Several studies have shown that many social media users have actually become more lonely and isolated – their virtual connections don’t satisfy their needs for real human connection. Our goal was to create an app that fostered real-world interaction.

I know the app launched right before SDCC this summer. What was the reception?
It was great. Of everyone who tried it, 70% returned to use it again, and most spent a fair amount of time on the app; the average use time was 12-15 minutes. What surprised us was that it wasn’t just attendees using it to find events and meet each other; vendors used to advertise offers and local businesses and restaurants used it for promotions. For instance, McFadden’s used it to advertise their cosplay events.

What we think is so great is that any group can find anything – Spiderman lovers can find other Spiderman lovers; Bronies can connect with other Bronies. It’s an app where you can get your arms around every community. You just have to put yourself out there.

Will it ever be available for Android?
We’re working on the Android version. Our idea is to keep tweaking and perfecting this version, then create a clone for Android. That should happen within the next 6 months.

Inquiring minds want to know: what’s your specific nerd background, besides attending Comic-Con?
I’ve been an avid comic book collector since I was 10 years old. Spiderman was my favorite growing up. I even had Spiderman #1 for a while – I found it in Hollywood in 1971 for $40. But I sold it a few years later for $80 when I needed the money. I kick myself for that to this day. I’m also a big sci-fi nerd.

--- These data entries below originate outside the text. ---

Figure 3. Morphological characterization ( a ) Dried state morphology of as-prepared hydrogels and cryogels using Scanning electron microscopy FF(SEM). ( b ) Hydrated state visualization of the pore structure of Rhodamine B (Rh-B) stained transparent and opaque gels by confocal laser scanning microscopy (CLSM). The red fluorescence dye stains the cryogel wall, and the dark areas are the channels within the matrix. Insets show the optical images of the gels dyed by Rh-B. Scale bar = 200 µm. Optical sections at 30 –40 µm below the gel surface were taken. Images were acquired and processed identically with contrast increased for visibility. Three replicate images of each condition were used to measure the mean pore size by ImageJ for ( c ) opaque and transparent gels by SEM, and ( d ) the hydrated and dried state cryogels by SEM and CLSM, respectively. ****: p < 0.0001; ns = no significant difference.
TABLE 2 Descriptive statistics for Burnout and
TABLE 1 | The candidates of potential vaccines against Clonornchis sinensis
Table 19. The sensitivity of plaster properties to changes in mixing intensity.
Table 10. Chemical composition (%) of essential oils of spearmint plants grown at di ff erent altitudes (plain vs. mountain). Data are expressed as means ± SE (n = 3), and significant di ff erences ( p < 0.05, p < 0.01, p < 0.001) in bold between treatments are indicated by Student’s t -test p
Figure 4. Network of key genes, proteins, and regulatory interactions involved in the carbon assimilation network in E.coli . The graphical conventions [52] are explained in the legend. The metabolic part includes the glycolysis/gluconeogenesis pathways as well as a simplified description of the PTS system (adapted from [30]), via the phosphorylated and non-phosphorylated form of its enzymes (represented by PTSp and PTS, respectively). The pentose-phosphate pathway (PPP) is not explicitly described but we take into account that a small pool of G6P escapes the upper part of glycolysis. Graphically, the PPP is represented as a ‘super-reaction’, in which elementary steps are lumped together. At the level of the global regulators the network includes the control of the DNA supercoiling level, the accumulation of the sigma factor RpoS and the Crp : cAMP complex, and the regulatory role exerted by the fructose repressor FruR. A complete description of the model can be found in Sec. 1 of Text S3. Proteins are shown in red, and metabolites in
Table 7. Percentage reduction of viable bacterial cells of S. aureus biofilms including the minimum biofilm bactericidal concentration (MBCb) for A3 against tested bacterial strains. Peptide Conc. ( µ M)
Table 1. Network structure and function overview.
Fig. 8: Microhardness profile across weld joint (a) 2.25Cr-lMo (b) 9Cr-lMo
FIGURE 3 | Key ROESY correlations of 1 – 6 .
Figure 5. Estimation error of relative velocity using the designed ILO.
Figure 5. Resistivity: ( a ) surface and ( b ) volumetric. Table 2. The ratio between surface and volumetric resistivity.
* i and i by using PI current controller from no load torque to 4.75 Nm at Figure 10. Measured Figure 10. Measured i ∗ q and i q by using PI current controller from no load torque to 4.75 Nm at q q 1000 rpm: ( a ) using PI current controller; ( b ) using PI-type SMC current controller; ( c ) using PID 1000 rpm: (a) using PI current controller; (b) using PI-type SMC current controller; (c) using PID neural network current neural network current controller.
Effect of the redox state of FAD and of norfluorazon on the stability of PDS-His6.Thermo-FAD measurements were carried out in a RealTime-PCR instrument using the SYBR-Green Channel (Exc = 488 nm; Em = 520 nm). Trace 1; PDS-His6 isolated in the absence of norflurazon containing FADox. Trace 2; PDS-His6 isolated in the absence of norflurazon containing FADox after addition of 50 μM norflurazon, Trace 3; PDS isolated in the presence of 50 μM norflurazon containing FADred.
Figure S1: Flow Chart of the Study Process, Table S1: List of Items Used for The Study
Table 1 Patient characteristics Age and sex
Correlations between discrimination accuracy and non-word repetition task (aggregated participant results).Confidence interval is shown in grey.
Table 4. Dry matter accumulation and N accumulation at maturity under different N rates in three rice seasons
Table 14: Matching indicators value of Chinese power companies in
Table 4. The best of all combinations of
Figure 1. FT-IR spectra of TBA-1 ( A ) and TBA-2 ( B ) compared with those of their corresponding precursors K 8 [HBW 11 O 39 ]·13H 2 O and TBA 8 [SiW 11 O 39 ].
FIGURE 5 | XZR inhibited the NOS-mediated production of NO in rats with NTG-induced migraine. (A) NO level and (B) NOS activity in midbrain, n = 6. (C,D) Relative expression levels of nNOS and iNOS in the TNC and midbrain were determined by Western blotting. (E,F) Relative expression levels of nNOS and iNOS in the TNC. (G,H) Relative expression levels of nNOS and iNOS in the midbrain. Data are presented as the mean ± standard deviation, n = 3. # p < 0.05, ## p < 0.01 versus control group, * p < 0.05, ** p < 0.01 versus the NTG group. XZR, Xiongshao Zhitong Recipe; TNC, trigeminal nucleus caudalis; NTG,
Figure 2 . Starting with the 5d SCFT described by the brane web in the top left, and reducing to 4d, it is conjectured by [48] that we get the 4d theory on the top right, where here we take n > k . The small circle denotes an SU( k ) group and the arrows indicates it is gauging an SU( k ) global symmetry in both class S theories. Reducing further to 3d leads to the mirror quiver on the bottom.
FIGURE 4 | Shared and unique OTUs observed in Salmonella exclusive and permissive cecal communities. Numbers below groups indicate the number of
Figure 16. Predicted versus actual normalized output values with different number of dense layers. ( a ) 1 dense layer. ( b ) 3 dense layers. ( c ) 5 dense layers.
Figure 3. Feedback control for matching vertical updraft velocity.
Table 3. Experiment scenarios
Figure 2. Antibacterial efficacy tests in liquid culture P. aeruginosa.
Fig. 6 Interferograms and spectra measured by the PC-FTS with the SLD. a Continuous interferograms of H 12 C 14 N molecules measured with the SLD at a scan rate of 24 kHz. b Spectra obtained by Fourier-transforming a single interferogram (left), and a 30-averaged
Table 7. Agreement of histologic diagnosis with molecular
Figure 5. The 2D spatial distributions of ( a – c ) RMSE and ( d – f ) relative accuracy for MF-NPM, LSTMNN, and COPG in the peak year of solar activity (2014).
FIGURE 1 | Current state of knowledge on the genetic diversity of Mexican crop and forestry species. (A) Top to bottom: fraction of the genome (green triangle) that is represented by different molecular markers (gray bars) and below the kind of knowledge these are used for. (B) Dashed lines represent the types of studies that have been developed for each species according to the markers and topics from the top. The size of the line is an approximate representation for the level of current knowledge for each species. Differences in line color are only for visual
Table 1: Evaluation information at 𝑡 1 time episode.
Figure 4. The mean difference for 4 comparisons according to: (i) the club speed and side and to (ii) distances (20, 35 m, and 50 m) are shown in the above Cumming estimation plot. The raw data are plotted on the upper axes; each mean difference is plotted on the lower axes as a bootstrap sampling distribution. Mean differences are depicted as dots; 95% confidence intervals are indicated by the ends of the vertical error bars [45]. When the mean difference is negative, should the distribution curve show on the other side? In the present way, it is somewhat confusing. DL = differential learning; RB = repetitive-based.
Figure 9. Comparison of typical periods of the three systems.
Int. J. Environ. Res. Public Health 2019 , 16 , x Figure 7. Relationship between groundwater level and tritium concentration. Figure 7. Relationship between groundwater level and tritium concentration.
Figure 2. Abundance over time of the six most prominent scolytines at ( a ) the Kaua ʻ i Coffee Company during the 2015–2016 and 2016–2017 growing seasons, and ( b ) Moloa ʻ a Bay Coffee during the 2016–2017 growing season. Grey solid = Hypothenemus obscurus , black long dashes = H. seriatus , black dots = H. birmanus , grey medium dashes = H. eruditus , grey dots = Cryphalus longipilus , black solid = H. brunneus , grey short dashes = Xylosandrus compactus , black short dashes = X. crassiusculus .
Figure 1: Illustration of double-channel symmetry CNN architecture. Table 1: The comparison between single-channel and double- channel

Are there any unusual ways the app can be used, besides finding events?
ConnectiKon is designed to be flexible and accommodate whatever users are looking for. You post your keywords and get connected to other people who share those interests. We call it the dating app for people who aren’t looking for a date, so theoretically people can use it in many ways. I have to say that I’m looking forward to users showing me the creative ways they use it.

Based on how flexible it is, it sounds like ConnectiKon can be used at business conferences and other big events – or even just at home.
That’s true. It’s the people’s app. There’s no intermediary; you can use it to find a racquetball partner or find a date or a find a group that shares your interests. It’s about finding your crowd and connecting with them. That’s why it works at Comic-Con and that’s why we designed it with the Con in mind - because nerds are playful, tech savvy and open to new things. But it could also work at the Olympics or anywhere else your kind of people are, anywhere you have greatest opportunity to connect.

So there you have it; at just a few months old, ConnectiKon is thriving and ready to help you go to more parties, make more friends, or just locate the one vendor at the Con who has the lost collectible you're hunting. Maybe you're trying to find a Star Trek party at Dragon*Con this weekend. Maybe you're thinking about organizing a meetup for your favorite show at Rose City Comic Con next month. Whatever's on your agenda, ConnectiKon can probably help - so live up to its tagline "Do Something" and give it a try.